Trump visited part of the cemetery known as Section 60, where veterans of the post-9/11 conflicts in Iraq and Afghanistan are laid to rest. While there, an interaction occurred between Trump campaign staff and a cemetery official, according to multiple sources. The dispute appears to be over whether the Trump campaign's photographer had permission to be there.
"Three years ago, 13 brave, innocent Americans died, and they died because Kamala Harris refused to do her job, and there hasn't been a single investigation or a single firing," Vance, Trump's running mate, said in response to a CBS News reporter's question about the interaction at Arlington National Cemetery while he campaigned in Erie, Pennsylvania.
Vance called Harris "disgraceful" and said the narrative should be that "Kamala Harris is so asleep at the wheel that she won't even do an investigation into what happened, and she wants to yell at Donald Trump because he showed up."
"She can go to hell," he said.
Vance later said in Green Bay, Wisconsin, that his comments were justified.
"Sometimes I get frustrated and pissed off," he said, blaming the Harris campaign for "trying to make a massive political issue" out of the incident at Arlington National Cemetery.
In a statement Monday marking the bombing, Harris said she "will fulfill our sacred obligation to care for our troops and their families and I will always honor their service and sacrifice."
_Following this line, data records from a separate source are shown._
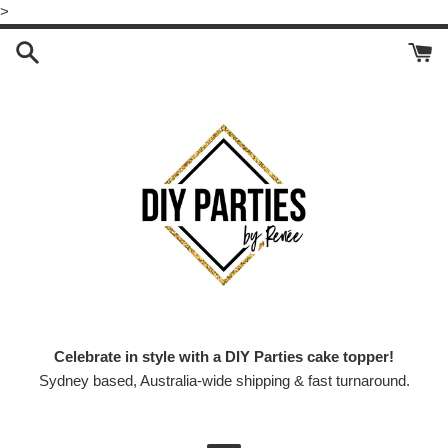
Skip
>
to
content
Celebrate in style with a DIY Parties cake topper!
Sydney based, Australia-wide shipping & fast turnaround.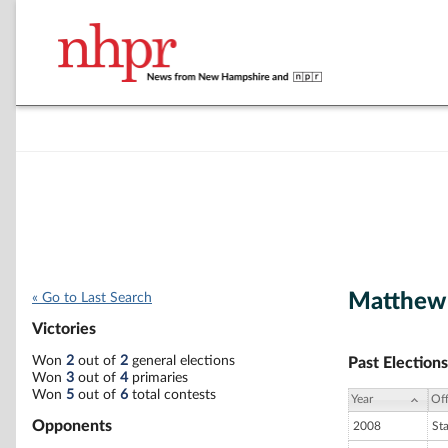
Matthew 
« Go to Last Search
Victories
Won
2
out of
2
general elections
Past Elections
Won
3
out of
4
primaries
Won
5
out of
6
total contests
Year
Off
Opponents
2008
St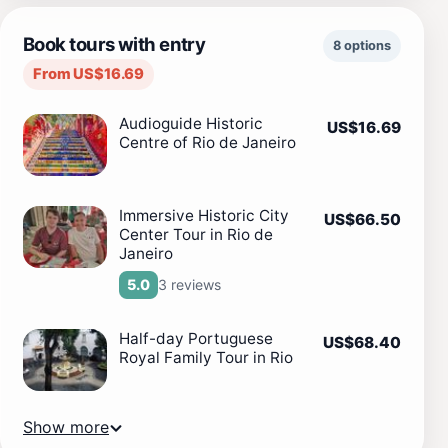
Book tours with entry
8 options
From US$16.69
Audioguide Historic
US$16.69
Centre of Rio de Janeiro
Immersive Historic City
US$66.50
Center Tour in Rio de
Janeiro
3 reviews
5.0
Half-day Portuguese
US$68.40
Royal Family Tour in Rio
Show more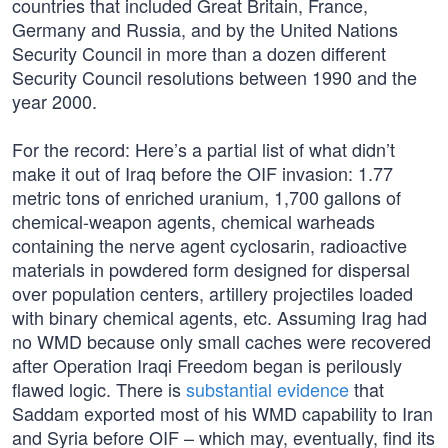
countries that included Great Britain, France,
Germany and Russia, and by the United Nations
Security Council in more than a dozen different
Security Council resolutions between 1990 and the
year 2000.
For the record: Here’s a partial list of what didn’t
make it out of Iraq before the OIF invasion: 1.77
metric tons of enriched uranium, 1,700 gallons of
chemical-weapon agents, chemical warheads
containing the nerve agent cyclosarin, radioactive
materials in powdered form designed for dispersal
over population centers, artillery projectiles loaded
with binary chemical agents, etc. Assuming Irag had
no WMD because only small caches were recovered
after Operation Iraqi Freedom began is perilously
flawed logic. There is
substantial evidence
that
Saddam exported most of his WMD capability to Iran
and Syria before OIF – which may, eventually, find its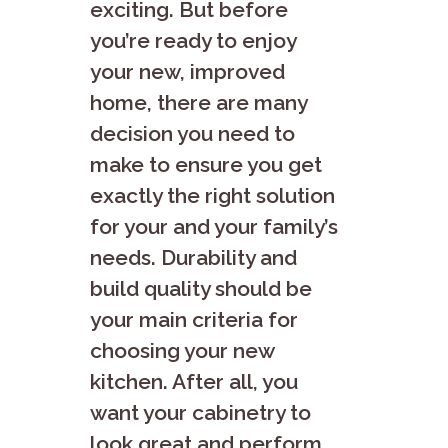
exciting. But before
you’re ready to enjoy
your new, improved
home, there are many
decision you need to
make to ensure you get
exactly the right solution
for your and your family’s
needs. Durability and
build quality should be
your main criteria for
choosing your new
kitchen. After all, you
want your cabinetry to
look great and perform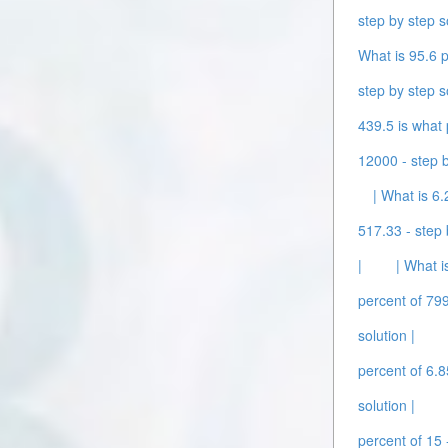
step by step s
What is 95.6 p
step by step s
439.5 is what 
12000 - step b
| What is 6.
517.33 - step 
|
| What i
percent of 799
solution |
percent of 6.8
solution |
percent of 15 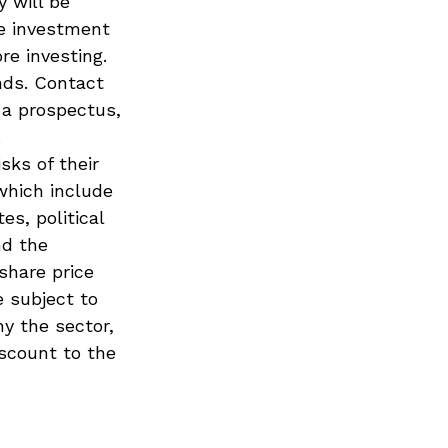
y will be
he investment
re investing.
nds. Contact
 a prospectus,
.
sks of their
which include
es, political
nd the
 share price
e subject to
ny the sector,
iscount to the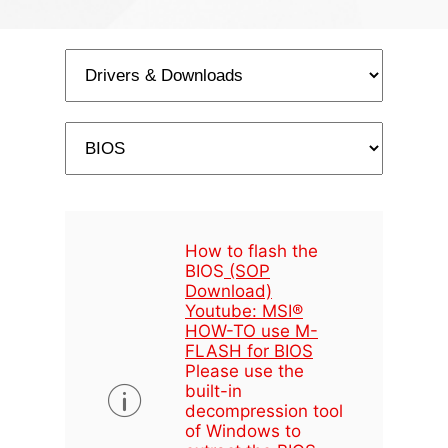
How to flash the
BIOS
(SOP
Download)
Youtube: MSI®
HOW-TO use M-
FLASH for BIOS
Please use the
built-in
decompression tool
of Windows to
"As I have said, President Biden made the courageous and right decision to end America's longest war," she said.
The U.S. withdrawal came nearly 20 years after the war began in response to the Sept. 11, 2001, terrorist attacks.
The Biden administration and Congress have conducted several investigations into the chaotic withdrawal from Afghanistan. A report from the White House and another from the State Department both partly faulted the Trump administration for the circumstances that contributed to its challenges.